[[ Source text, beginning ]]

On the basis of their study, the authors recommend more observations to improve estimates on global distribution of isocyanic acid in the atmosphere, particularly in regions experiencing large wild fires, where their model predicts the highest acid concentrations. Further, the authors suggest that scientists need to conduct research into indoor air pollution from the use of cooking stoves, which likely expose women and children to high levels of isocyanic acid.

A GeoSpace guest blog post on this study is available at: http://bit.ly/JFG0wq .

Source: Journal of Geophysical Research-Atmospheres, doi:10.1029/2011JD017393, 2012
http://dx.doi.org/10.1029/2011JD017393

Title: Isocyanic acid in a global chemistry transport model: Tropospheric distribution, budget, and identification of regions with potential health impacts

Authors: Paul. J. Young: Cooperative Institute for Research in the Environmental Sciences, University of Colorado Boulder, Boulder, Colorado, USA, and Chemical Sciences Division, Earth System Research Laboratory, NOAA, Boulder, Colorado, USA;

Louisa K. Emmons: National Center for Atmospheric Research, Boulder, Colorado, USA;

James M. Roberts: Chemical Sciences Division, Earth System Research Laboratory, NOAA, Boulder, Colorado, USA;

Jean-François Lamarque: National Center for Atmospheric Research, Boulder, Colorado, USA;

Christine Wiedinmyer: National Center for Atmospheric Research, Boulder, Colorado, USA;

Patrick Veres: Chemical Sciences Division, Earth System Research Laboratory, NOAA, Boulder, Colorado, USA, and Department of Chemistry and Biochemistry, University of Colorado Boulder, Boulder, Colorado, USA, and Max Planck Institute for Chemistry, Mainz, Germany;

Trevor C. VandenBoer: Department of Chemistry, University of Toronto, Toronto, Ontario, Canada.

[[ Source text, end ]]

**Your task**
Extend the excerpt on isocyanic acid in the atmosphere, picking up right after its final line. The entries that come next have no connection to the isocyanic acid excerpt.

[[ Material provided, beginning ]]

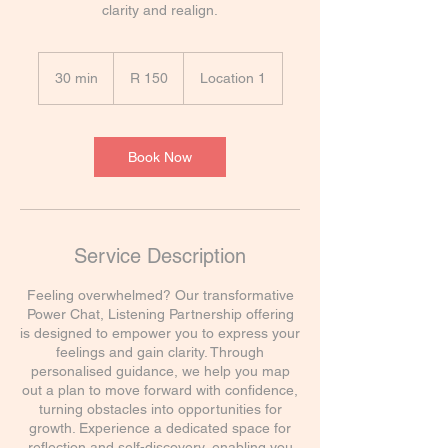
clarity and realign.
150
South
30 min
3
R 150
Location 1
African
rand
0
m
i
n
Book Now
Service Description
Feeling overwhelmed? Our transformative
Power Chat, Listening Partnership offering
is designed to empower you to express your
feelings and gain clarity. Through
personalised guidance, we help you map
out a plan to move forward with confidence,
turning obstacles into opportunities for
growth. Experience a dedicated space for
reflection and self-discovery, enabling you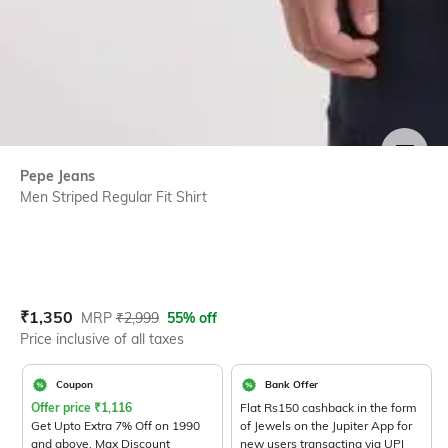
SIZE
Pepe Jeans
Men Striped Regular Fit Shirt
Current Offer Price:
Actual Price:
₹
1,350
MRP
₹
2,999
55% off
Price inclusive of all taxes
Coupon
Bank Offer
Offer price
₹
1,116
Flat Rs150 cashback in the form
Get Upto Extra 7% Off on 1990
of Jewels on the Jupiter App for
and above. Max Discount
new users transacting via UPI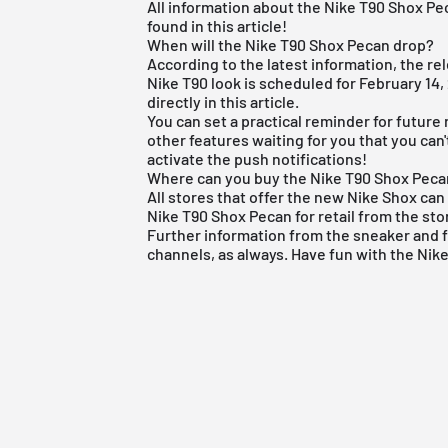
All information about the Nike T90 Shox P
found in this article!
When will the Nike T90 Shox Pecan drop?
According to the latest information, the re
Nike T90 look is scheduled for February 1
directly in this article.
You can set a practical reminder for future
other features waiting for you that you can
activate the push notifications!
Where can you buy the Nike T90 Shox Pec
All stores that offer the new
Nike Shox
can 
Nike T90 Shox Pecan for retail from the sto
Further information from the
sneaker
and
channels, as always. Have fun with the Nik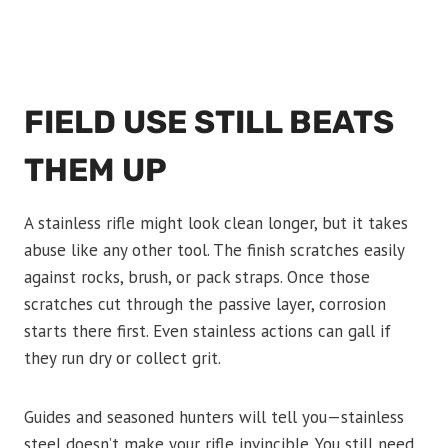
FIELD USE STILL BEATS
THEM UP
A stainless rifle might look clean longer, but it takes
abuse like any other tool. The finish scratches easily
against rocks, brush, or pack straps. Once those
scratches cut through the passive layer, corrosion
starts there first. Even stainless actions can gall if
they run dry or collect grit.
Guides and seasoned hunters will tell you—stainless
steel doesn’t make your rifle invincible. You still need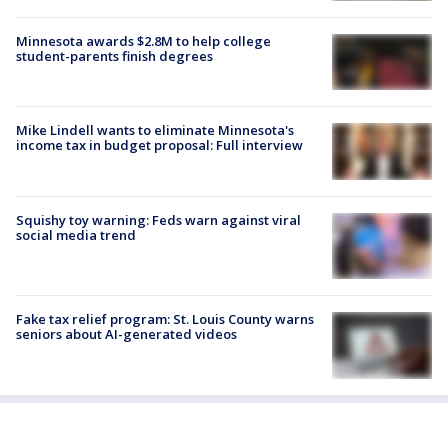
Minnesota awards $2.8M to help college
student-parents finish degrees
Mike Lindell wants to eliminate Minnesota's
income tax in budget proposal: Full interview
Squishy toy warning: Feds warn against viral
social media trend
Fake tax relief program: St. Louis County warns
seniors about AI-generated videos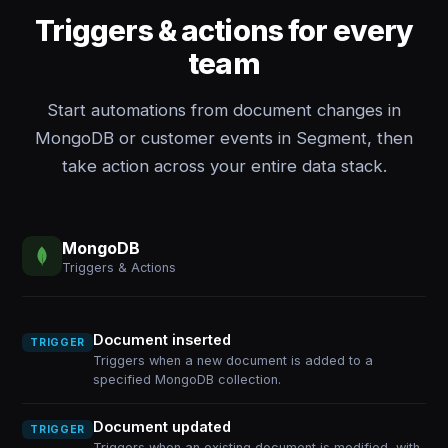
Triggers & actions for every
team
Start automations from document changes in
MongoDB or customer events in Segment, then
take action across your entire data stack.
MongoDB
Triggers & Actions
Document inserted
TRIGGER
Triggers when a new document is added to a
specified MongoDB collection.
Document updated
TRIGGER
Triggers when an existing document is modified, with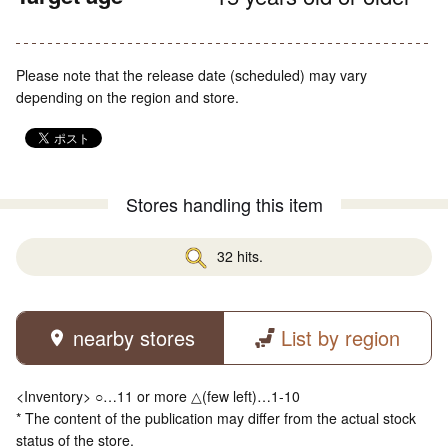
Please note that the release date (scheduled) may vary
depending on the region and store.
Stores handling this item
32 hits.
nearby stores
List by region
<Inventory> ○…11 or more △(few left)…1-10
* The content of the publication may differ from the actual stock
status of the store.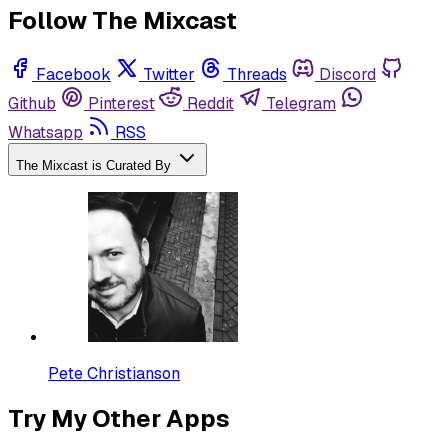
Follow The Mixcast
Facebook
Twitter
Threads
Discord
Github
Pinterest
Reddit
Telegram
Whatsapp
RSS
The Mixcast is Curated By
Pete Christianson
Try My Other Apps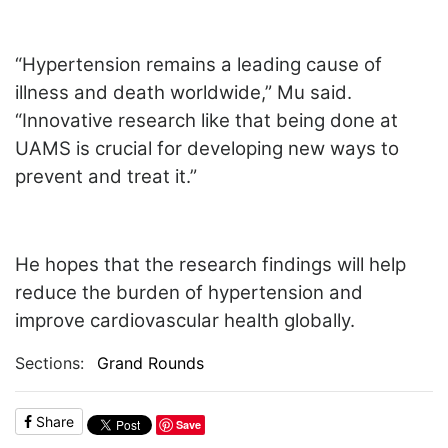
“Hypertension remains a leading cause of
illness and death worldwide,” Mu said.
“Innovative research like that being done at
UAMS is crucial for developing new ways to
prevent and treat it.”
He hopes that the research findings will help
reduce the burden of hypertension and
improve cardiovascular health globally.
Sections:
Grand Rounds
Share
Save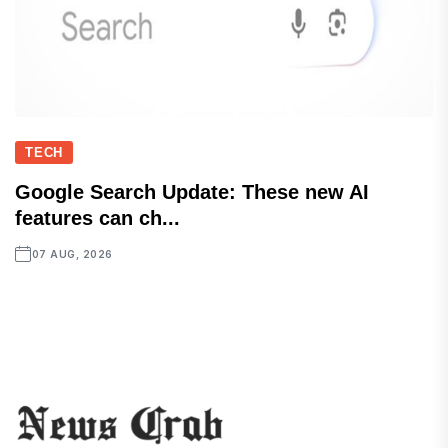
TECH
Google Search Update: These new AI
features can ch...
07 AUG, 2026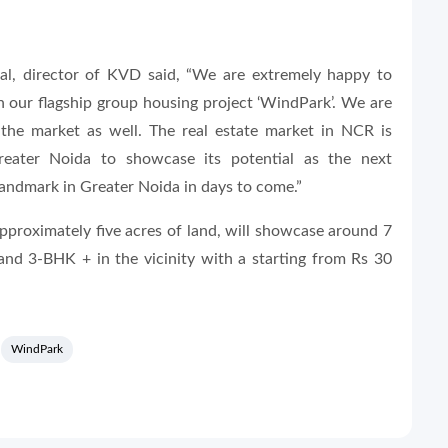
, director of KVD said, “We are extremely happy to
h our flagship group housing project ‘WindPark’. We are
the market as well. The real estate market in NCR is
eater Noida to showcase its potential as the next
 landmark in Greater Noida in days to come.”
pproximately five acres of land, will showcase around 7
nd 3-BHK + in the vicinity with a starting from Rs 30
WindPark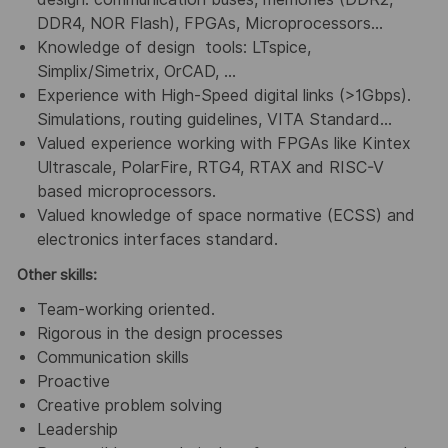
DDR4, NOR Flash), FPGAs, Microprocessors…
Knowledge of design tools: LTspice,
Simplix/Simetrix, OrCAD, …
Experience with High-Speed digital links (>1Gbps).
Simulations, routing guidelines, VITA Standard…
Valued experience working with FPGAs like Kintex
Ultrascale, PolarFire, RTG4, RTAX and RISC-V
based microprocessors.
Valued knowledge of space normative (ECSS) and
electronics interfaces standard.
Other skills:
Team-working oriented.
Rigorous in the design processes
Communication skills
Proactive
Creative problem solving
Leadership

[[ Material provided, end ]]

**Response**
6. Asteroid strikes cause the Moon's surface to smooth

The lunar surface is marred by impact craters, remnants of the collisions that have occurred over the past 4.5 billion years. The Orientale basin, the Moon's most recently formed sizeable crater, stands out from the rest. The crater, which lies along the southwestern boundary between the near and far sides of the moon, appears as a dark spot ringed by concentric circles of ejecta that reach more than 900 kilometers (560 miles) from the impact location. Though other craters have similar rings, the lunar surface surrounding the Orientale basin is unusually rough with reduced concavity. The anomalous features were identified by Kreslavsky and Head after they produced a map of the lunar surface topographic roughness using observations from the Lunar Orbiter Laser Altimeter aboard the Lunar Reconnaissance Orbiter.

The fact that other craters-even those of similar size and age-lack similar features suggests to the authors that mechanisms such as weathering or gravitational settling cannot explain the anomaly. Instead, the authors suggest that the Orientale basin, which formed about 3.8 billion years ago, stands out simply because it is the youngest large crater. They propose that whenever a large body slams into the Moon, seismic waves produced during the impact travel through the solid lunar material, inducing seismic shaking that causes landslides and surface settling. They estimate that the impactor would need to be at least 100 km (62 mi) across to cause sizeable seismic shaking. Unfortunately, the authors may need to wait more than a little while to conclusively test their hypothesis-until the Moon is next rocked by a massive asteroid, an event not expected to occur in the foreseeable future.

Source: Journal of Geophysical Research-Planets, doi:10.1029/2011JE003975, 2012 http://dx.doi.org/10.1029/2011JE003975

Title: New observational evidence of global seismic effects of basin-forming impacts on the Moon from Lunar Reconnaissance Orbiter Lunar Orbiter Laser Altimeter data

Authors: M. A. Kreslavsky: Department of Earth and Planetary Sciences, University of California-Santa Cruz, Santa Cruz, California, USA;

J. W. Head: Department of Geological Sciences, Brown University, Providence, Rhode Island, USA.